The pool attendants were interviewed & it was revealed that the fire hose had been used occasionally for cleaning the pool floor & sides. During this operation the hose end would be submerged from time to time in the pool water. This would allow access of chlorinated water to the spool valve assembly. It was possible therefore that for a substantial period of its service life about 5 years the Nylon spool & the brass rod had been in contact with heavily chlorinated water. During this time the solution, by attacking the brass rod, would convert to a salt solution of predominantly zinc chloride. It is well known that zinc chloride is a powerful stress cracking agent for Nylons.

A high level of cohesion in Nylons relies upon intermolecular hydrogen bonding between amide groups. Bond strengths are typically 33 kJ/mol. Zinc chlorides & other metal halides with high cation charge density form metal complexes with the amide carbonyl thus weakening the hydrogen bonds. The reduction in intermolecular cohesion renders the amorphous phase of the material in particular susceptible to localised swelling & plasticisation in contact with water. In the presence of stress these transform into cracks & crazes.

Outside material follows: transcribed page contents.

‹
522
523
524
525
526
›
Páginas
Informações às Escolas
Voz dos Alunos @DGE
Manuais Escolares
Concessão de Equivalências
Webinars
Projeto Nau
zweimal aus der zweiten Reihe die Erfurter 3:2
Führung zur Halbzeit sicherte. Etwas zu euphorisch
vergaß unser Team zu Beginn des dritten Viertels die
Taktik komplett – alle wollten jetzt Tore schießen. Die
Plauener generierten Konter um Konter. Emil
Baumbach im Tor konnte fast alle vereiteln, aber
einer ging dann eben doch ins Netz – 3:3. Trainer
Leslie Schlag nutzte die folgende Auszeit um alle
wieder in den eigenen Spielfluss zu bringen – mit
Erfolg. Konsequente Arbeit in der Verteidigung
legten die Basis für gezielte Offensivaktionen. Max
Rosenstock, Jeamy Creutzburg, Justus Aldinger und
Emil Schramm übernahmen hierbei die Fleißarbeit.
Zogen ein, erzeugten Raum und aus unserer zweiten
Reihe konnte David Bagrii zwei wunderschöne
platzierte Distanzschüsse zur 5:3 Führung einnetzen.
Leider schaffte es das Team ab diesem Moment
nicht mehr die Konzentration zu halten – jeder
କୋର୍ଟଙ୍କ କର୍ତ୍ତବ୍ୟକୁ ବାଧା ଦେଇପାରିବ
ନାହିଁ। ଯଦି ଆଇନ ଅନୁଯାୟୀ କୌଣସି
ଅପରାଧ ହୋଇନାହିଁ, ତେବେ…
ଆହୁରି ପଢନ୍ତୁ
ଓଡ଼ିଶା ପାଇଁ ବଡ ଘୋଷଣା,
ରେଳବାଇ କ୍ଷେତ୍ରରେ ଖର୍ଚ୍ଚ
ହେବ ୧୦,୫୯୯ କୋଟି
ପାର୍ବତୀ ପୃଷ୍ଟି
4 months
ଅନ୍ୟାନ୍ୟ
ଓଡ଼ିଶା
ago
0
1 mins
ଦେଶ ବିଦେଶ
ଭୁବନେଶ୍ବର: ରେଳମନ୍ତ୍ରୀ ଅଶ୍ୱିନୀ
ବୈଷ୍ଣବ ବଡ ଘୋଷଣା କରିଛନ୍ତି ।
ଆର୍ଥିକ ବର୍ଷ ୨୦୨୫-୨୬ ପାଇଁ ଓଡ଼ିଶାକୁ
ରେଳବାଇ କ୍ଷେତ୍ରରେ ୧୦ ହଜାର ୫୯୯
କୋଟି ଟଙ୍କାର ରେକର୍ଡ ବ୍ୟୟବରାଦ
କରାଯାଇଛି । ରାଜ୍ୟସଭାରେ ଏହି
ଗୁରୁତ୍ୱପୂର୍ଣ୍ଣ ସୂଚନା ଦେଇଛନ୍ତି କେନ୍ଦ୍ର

The rate of attack is known to be rapid even at ambient temperatures. The suppliers of Nylon usually clearly admit incompatibility but only at high salt concentrations. In this case the concentration was not known but could, by slow evaporation over long periods of time, have eventually reached a critical level.

Lessons & Consequences

1. It was a relief to all concerned that the failure was proved to be the result of a rare service history, & therefore hoses in most public places were unlikely to suffer from the same problem.
2. The supply chain cannot be held responsible for failing to predict & therefore avoid the problem. If anyone was to blame it was the pool attendant who broke the rules.
3. The supply chain should however be sensitised to the potential dangers of hybrid metal/plastic assemblies. Lithium, calcium, zinc, magnesium in contact with Nylons (or acetals) in a wet environment should be considered very carefully.